Intellectual Freedom on Chill in U.S. [on Tariq Ramadan]

Revoking the visa of Swiss-Egyptian scholar Tariq Ramadan is emblematic of a growing tendency here to chill intellectual freedom and to dampen thoughtful discussion of the Middle East and its issues.

The Ramadan decision reflects a changed attitude that has also resulted in slashing the numbers both of foreign students and political refugees seeking to enter America.

Ramadan, a research fellow at the University of Oxford, England, was denied the visa he needed to accept the tenured post of Luce Professor of Religion, Conflict, and Peace-Building at Notre Dame University in South Bend, Indiana. The American Civil Liberties Union (ACLU), American Academy of Religion, American Association of University Professors (AAUP), and others sued the government for preventing their members from meeting with Ramadan and hearing constitutionally protected speech.

The lawsuit came after the administration invoked the Patriot Act’s “ideological exclusion” provision to bar Ramadan from Notre Dame. The provision hits those who have “endorsed or espoused” terrorism, but government lawyers, the ACLU said, “failed to produce any evidence” showing he had done so.

So the George W. Bush administration came up with the flimsy excuse Ramadan gave $770 to a pro-Palestinian French charity suspected of giving money to Hamas. Ramadan made his humanitarian gift in 2002, a year before the State Department blacklisted the charity.

“Although the US government has found a new pretext for denying Professor Ramadan’s visa, the history of this case makes clear that the government’s real concern is not with Professor Ramadan but with his ideas,” ACLU attorney Jameel Jaffer said. “The government is using the immigration laws to silence an articulate critic and to censor political debate inside the United States.”

Hardly a terrorist, Ramadan was named by British Prime Minister Tony Blair to his task force to combat it! Time magazine dubbed Ramadan one of the 100 “innovators” of the twenty-first century.

“I am deeply distressed by the government’s decision to exclude Professor Ramadan, an eminent and respected scholar, from the United States,” said Roger Bowen, general secretary of AAUP. “No form of communication substitutes for in-person dialogue. At this time more than ever, it is crucially important that academic discourse remain unfettered, and the government has struck a blow against that fundamental principle.”

Ramadan’s books have gained him a wide following among young European Muslims. They include, Western Muslims and the Future of Islam and Islam, the West, and the Challenge of Modernity. The works make the case for a large role for religion in Arab-Muslim states and for the assertion of Muslim identity alongside citizenship in Western democracies.

In a lawsuit filed against Homeland Security boss Michael Chertoff and US Secretary of State Condoleezza Rice, Ramadan said, “I was astonished by the government’s decision to revoke my visa. While I have sometimes criticized specific United States’ policies I am not anti-American, and I have certainly never endorsed or espoused terrorism.”

Ramadan is not the only scholar being kept out.

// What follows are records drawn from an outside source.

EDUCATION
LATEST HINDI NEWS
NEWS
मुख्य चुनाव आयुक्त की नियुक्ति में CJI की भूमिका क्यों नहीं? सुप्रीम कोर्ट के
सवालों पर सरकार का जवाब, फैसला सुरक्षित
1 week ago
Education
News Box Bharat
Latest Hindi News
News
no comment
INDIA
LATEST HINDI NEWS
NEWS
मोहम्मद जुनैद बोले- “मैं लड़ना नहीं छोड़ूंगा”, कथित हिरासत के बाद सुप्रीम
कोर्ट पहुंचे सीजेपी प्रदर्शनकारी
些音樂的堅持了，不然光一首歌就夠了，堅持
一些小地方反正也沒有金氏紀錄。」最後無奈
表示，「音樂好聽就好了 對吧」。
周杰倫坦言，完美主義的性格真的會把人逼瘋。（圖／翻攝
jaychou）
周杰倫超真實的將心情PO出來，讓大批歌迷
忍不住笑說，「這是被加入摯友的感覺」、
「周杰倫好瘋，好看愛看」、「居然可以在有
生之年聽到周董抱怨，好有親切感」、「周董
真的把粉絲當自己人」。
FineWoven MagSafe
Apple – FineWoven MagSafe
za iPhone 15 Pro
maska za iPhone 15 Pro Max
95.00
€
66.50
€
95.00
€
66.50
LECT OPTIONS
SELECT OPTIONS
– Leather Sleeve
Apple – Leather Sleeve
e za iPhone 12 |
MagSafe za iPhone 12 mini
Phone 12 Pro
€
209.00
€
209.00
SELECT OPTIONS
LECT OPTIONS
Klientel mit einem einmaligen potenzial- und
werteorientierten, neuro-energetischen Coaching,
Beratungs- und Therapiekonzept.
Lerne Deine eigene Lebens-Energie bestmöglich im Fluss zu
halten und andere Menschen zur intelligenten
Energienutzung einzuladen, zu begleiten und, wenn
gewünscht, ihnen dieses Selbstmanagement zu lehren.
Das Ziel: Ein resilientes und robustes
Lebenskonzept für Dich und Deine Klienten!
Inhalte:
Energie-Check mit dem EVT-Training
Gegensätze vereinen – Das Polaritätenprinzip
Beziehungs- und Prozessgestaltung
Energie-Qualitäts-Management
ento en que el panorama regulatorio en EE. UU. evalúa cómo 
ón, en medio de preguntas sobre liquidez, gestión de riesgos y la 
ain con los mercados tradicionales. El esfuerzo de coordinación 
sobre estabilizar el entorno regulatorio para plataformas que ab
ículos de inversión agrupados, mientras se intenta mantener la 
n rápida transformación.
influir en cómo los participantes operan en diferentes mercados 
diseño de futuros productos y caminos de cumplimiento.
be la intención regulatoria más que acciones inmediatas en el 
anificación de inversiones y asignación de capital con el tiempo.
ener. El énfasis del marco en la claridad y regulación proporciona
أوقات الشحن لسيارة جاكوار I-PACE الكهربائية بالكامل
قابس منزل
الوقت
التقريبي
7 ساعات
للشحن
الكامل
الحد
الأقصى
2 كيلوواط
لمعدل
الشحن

Among others, the ACLU tells of a Bolivian history professor denied a teaching post at the University of Nebraska.

In a related development, American universities are complaining of declining enrollment as State Department consuls make it tougher to get visas. This has cost them thousands of foreign students, impacting what had been a thriving, $4-billion-a-year business.

And obstacles faced by those seeking political asylum, particularly Iranians, are also formidable. After the September 11, 2001 attacks, the admissions bar was raised so that only about 40,000 slots have been filled, less than a third of some 130,000 admitted in 1992.

“The larger problem is that terrorism has created an atmosphere in which no official wants to be the one who gives a visa to an Al Qaeda operative, while there is no professional price for barring a professor with unpopular ideas or for making a graduate student miss a semester of school,” writes George Packard in the October 16 issue of The New Yorker.

Packard argues the United States should grant Ramadan a visa, “not because he has an inalienable right to one but in the interest of the national good. The continuing effort to keep him out is a strategic mistake, and it shows a depressingly familiar failure on the part of the administration to grasp the nature of the conflict with Islamist radicalism.”

Ramadan says it saddens him the United States “has become afraid of ideas and that it reacts to its critics not by engaging them but by suppressing, stigmatizing, and excluding them.”

And so it happens that America, long known as an asylum for free-thinkers, academicians, students, and political refugees, is becoming under President George W. Bush an asylum of another sort.